Records for this task.

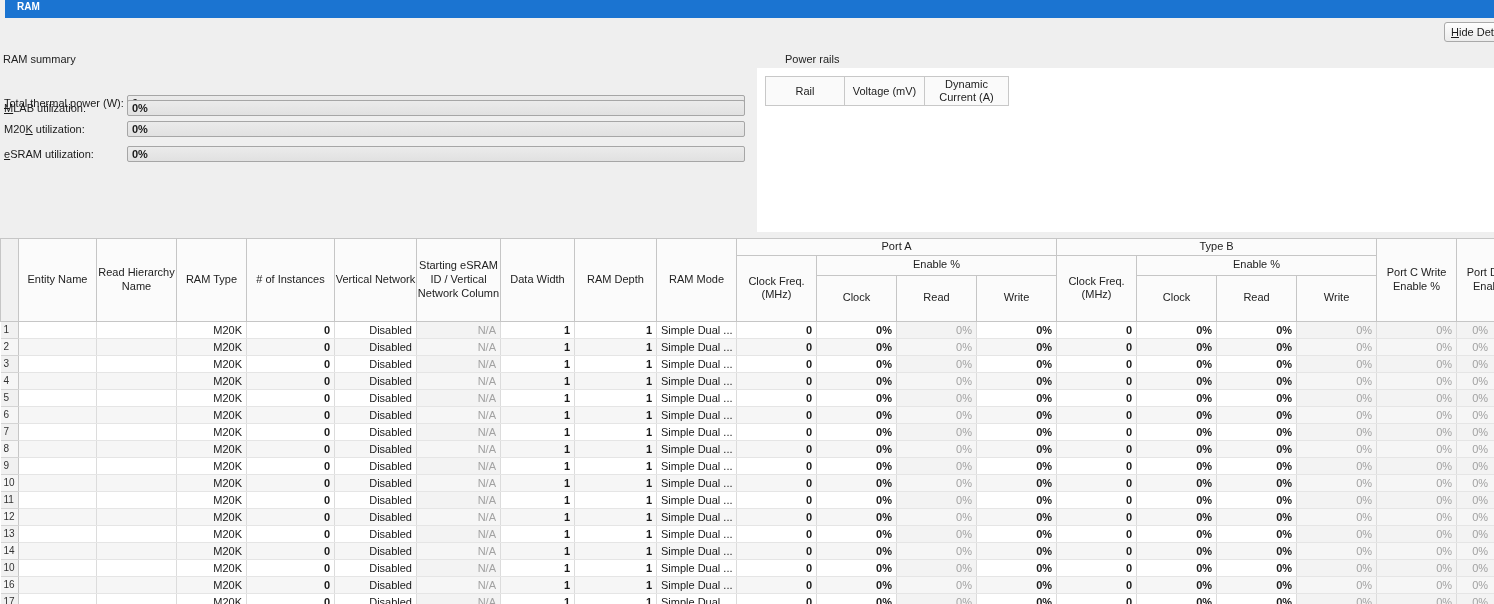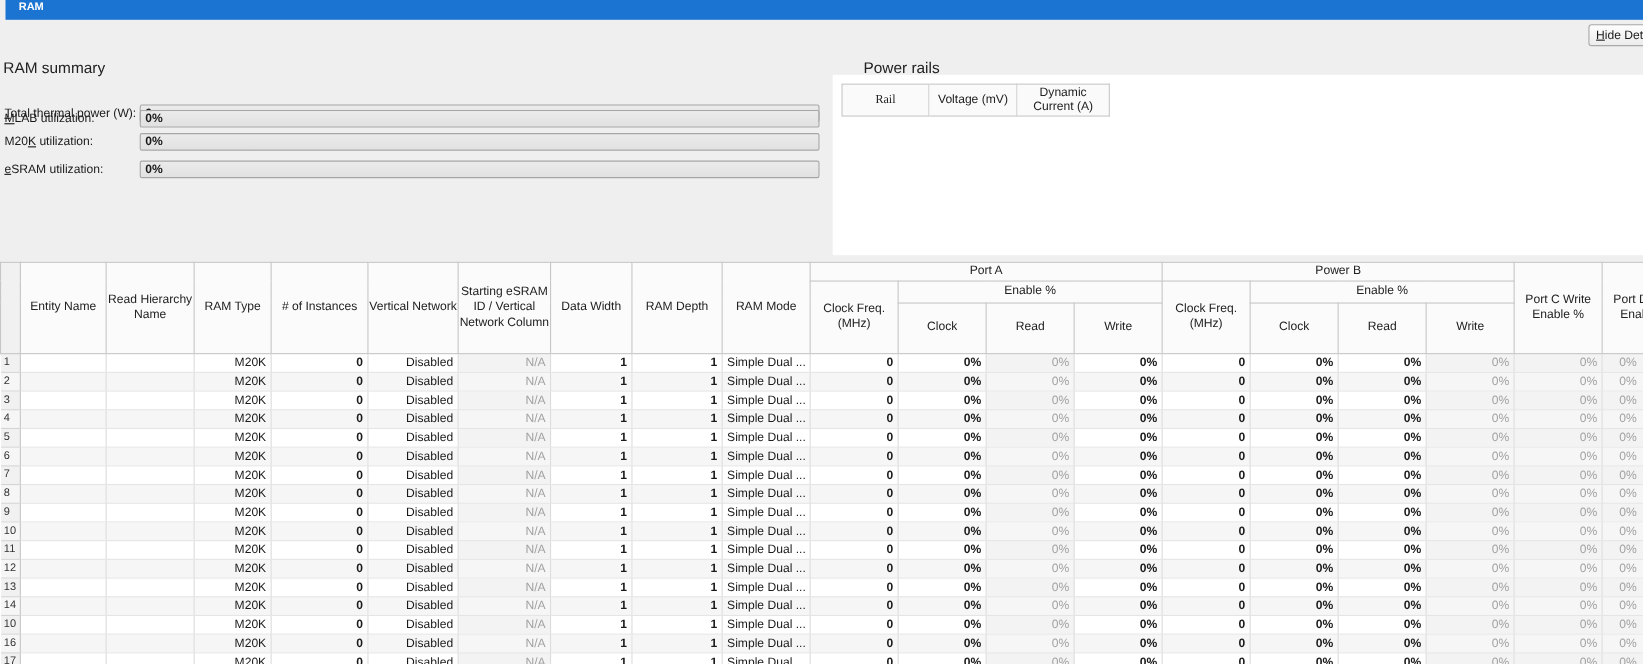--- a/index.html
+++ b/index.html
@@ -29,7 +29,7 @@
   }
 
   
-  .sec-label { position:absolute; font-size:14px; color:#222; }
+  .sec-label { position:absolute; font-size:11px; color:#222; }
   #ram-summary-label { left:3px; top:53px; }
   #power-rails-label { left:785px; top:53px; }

What is being asked. Each line of the data above must be reproduced as written. Skip the pictures.

Task answer.
--- a/index.html
+++ b/index.html
@@ -29,7 +29,7 @@
   }
 
   
-  .sec-label { position:absolute; font-size:14px; color:#222; }
+  .sec-label { position:absolute; font-size:11px; color:#222; }
   #ram-summary-label { left:3px; top:53px; }
   #power-rails-label { left:785px; top:53px; }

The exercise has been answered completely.